### About this task
Reproduce every line of text in the rows below verbatim, leaving out the pictures.

### Records shown

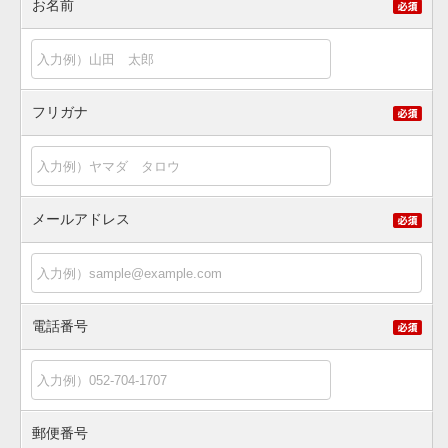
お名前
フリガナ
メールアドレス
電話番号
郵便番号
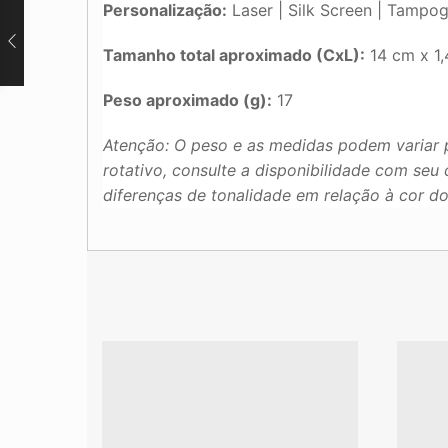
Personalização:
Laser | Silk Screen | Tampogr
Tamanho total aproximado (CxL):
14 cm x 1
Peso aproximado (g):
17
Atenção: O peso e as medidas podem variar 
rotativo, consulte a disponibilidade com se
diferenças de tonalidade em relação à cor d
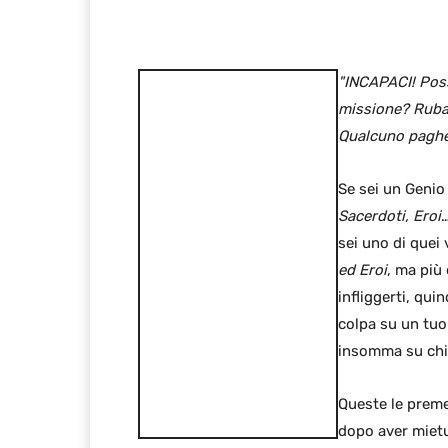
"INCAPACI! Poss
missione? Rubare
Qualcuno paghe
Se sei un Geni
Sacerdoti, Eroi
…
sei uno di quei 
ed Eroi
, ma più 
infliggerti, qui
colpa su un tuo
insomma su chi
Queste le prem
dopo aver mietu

### Task response
お名前
フリガナ
メールアドレス
電話番号
郵便番号
Personalização:
Laser | Silk Screen | Tampogr
Tamanho total aproximado (CxL):
14 cm x 1
Peso aproximado (g):
17
Atenção: O peso e as medidas podem variar 
rotativo, consulte a disponibilidade com se
diferenças de tonalidade em relação à cor d
"INCAPACI! Poss
missione? Rubare
Qualcuno paghe
Se sei un Geni
Sacerdoti, Eroi
…
sei uno di quei 
ed Eroi
, ma più 
infliggerti, qui
colpa su un tuo
insomma su chi
Queste le prem
dopo aver mietu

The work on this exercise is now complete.